There will be substantial increases in government borrowing in each of the next five years, according to the Office for Budget Responsibility (OBR).
Chancellor Philip Hammond confirmed that he would abandon the government target to spend less than it earned in 2019-20.
The OBR predicts it will now borrow £21.9bn that year, compared with the £10bn surplus previously forecast.
There have also been cuts to the amount of growth expected in 2017 and 2018.
The OBR expects the economy to grow by 1.4% in 2017, down from the 2.2% it predicted in March.
The growth forecast for this year has been raised slightly to 2.1% from 2.0%.
It expects growth to be 2.4% slower in the next five years as a result of the Brexit vote.
Growth in 2018 is expected to be 1.7%, down from the 2.1% forecast in March, and is predicted to return to the 2.1% rate previously forecast in 2019.
But Chancellor Philip Hammond stressed in his Autumn Statement speech that the forecast for 2017 was still equal to the International Monetary Fund's prediction for the German economy and ahead of its forecast for "many of our European neighbours including France and Italy - a fact that will no doubt be a source of very considerable irritation to some".
Instead of trying to balance the budget in 2019-20, the government will instead aim to do so as soon as possible in the next Parliament as part of its new targets.

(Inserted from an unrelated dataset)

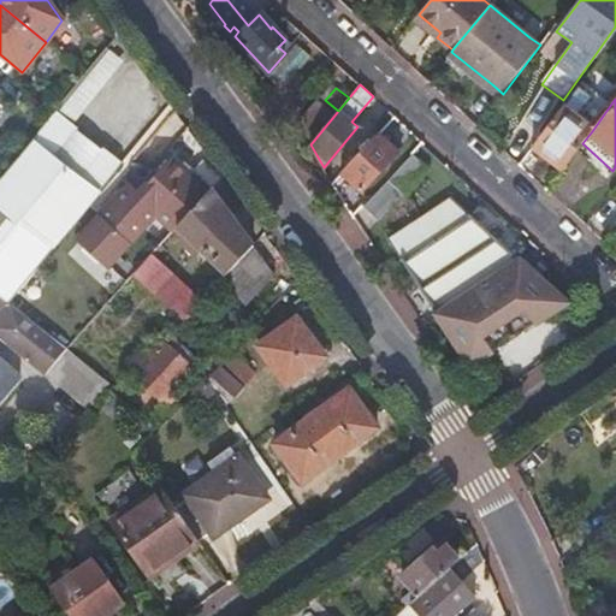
[(582,143),(592,131),(563,108),(558,114),(533,149),(561,171),(582,143)]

The OBR warned that there was greater uncertainty than usual surrounding these forecasts, especially for the last two years of the period, because it does not know the terms on which the UK will leave the European Union.
"Our economy forecast is not based on a precise prediction of the outcome of the Brexit negotiations, but rather on broad-brush judgements consistent with a range of possible outcomes," the OBR document said.
"We have been given no information about the government's goals and expectations for the negotiations that is not already in the public domain. And we would not in any event wish to base our forecast on assumptions we could not be transparent about."
The lower growth next year is blamed on lower investment and weaker consumer demand "driven respectively by greater uncertainty and by higher inflation resulting from sterling depreciation".
Slowing economic growth is expected to spur unemployment - rising from the current rate of 4.8% to reach 5.5% by the end of 2018.
"This relatively modest increase in the rate equates to around 200,000 more people unemployed," the OBR said.
Much of the slowing predicted by the OBR is due to rising inflation as a result of the weakness of the pound.
CPI inflation next year is expected to be 2.3%, up from the previous forecast of 1.6%, while the prediction for 2018 is up from 2% to 2.5%.
The OBR said that its forecasts were "somewhat less pessimistic" than the Bank of England's predictions from earlier this month and also the Treasury's analysis from before the EU referendum.
The Treasury had predicted that the economy would contract in the first quarter after a vote to leave the EU, although that was based on the assumption that Article 50 would be triggered immediately, starting the process of leaving.
The OBR unexpectedly included a chapter in its analysis comparing its forecasts with what would have happened to the economy if the vote had gone the other way.
It concludes that the vote to leave the EU will cut growth by reducing migration, slowing the growth of productivity and increasing inflation.